** Information supplied follows **
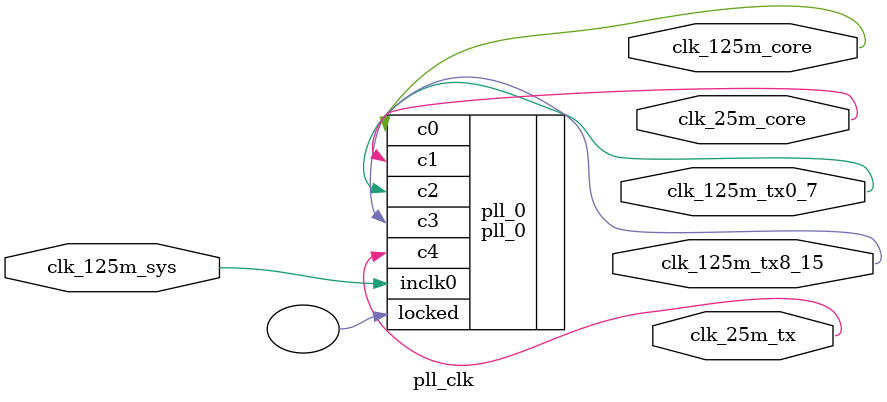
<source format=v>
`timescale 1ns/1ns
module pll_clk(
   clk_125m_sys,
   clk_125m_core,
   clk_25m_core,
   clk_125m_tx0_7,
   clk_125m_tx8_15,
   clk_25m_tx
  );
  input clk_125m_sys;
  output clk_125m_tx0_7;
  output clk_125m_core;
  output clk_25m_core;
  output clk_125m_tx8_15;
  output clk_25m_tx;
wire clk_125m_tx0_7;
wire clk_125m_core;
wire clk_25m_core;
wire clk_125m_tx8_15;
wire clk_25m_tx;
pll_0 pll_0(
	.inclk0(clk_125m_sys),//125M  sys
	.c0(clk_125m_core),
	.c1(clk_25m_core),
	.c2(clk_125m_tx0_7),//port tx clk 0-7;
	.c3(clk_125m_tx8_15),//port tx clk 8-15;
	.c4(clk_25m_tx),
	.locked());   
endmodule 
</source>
** End of Information supplied **
What is needed is an exact reproduction of the data, pictures excluded.

Expected answer:
<source format=v>
`timescale 1ns/1ns
module pll_clk(
   clk_125m_sys,
   clk_125m_core,
   clk_25m_core,
   clk_125m_tx0_7,
   clk_125m_tx8_15,
   clk_25m_tx
  );
  input clk_125m_sys;
  output clk_125m_tx0_7;
  output clk_125m_core;
  output clk_25m_core;
  output clk_125m_tx8_15;
  output clk_25m_tx;
wire clk_125m_tx0_7;
wire clk_125m_core;
wire clk_25m_core;
wire clk_125m_tx8_15;
wire clk_25m_tx;
pll_0 pll_0(
	.inclk0(clk_125m_sys),//125M  sys
	.c0(clk_125m_core),
	.c1(clk_25m_core),
	.c2(clk_125m_tx0_7),//port tx clk 0-7;
	.c3(clk_125m_tx8_15),//port tx clk 8-15;
	.c4(clk_25m_tx),
	.locked());   
endmodule 
</source>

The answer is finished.